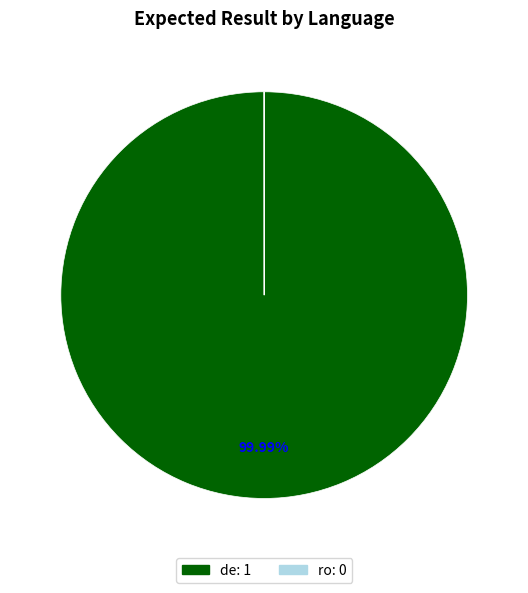

To the nearest percent, what is the difference between the largest and smallest slice percentages?

100%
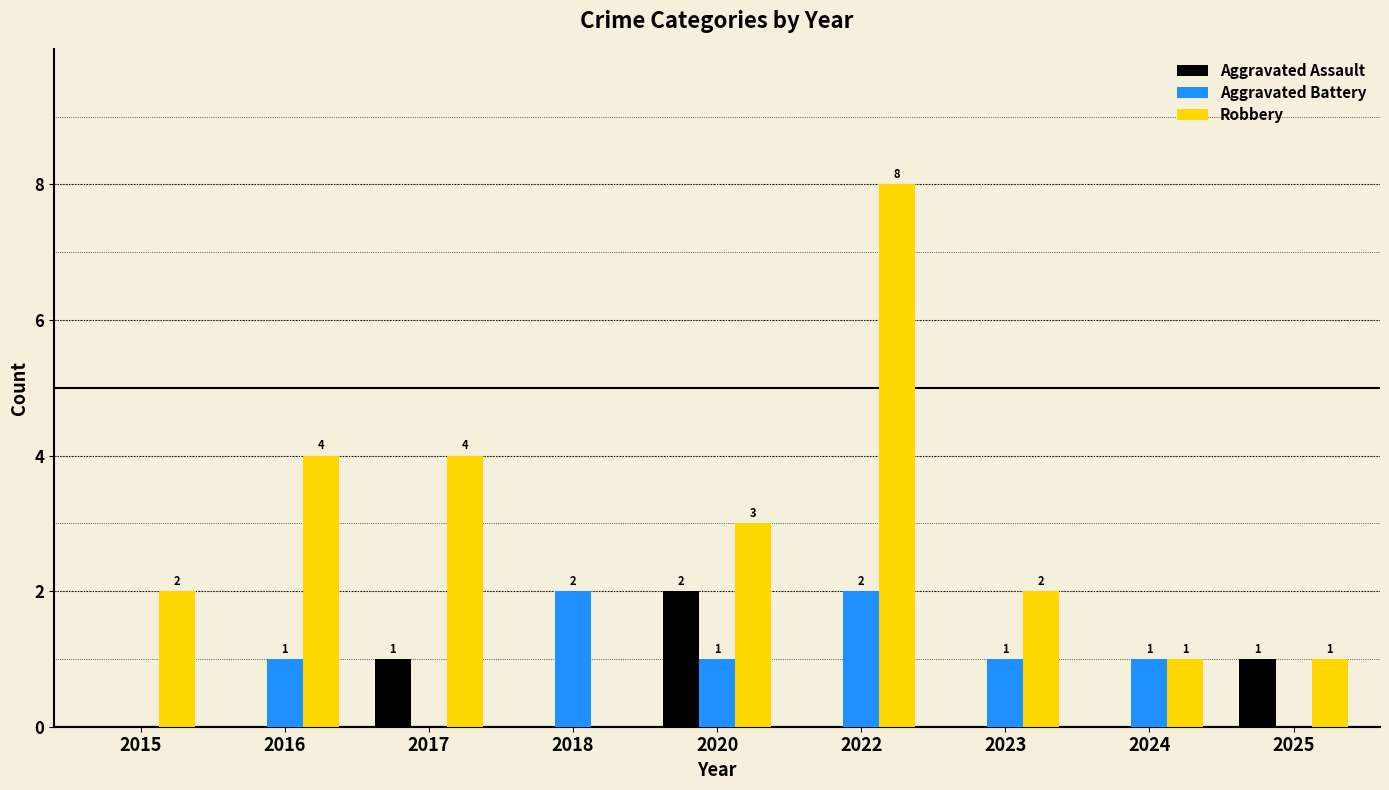

Which series has the largest range (max minus min)?

Robbery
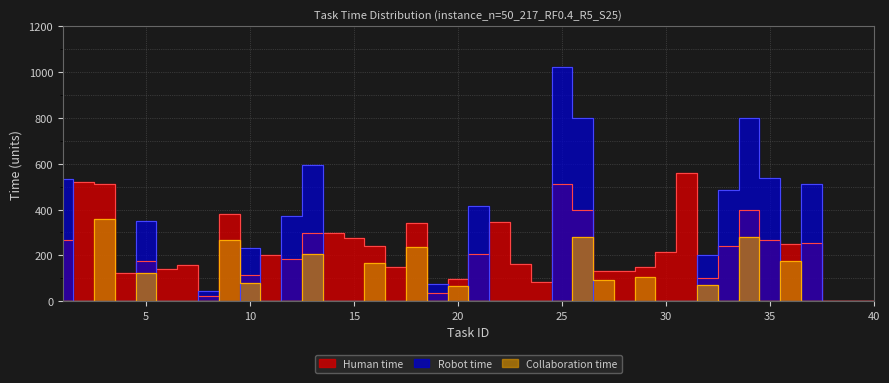

The value of Robot time at 1 is 532. True or false?

True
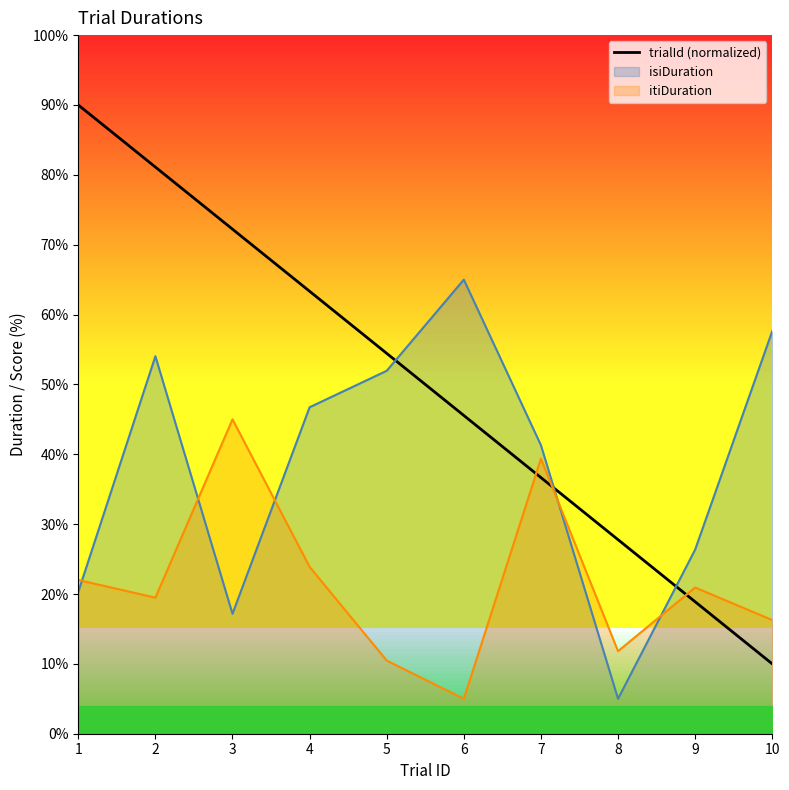

What is the minimum value for trialId (normalized)?

10.0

Activity:
Count the lines in the material that contain the string "True", where uppercase and lowercase letters are distinct. State only the number.

Task result:
2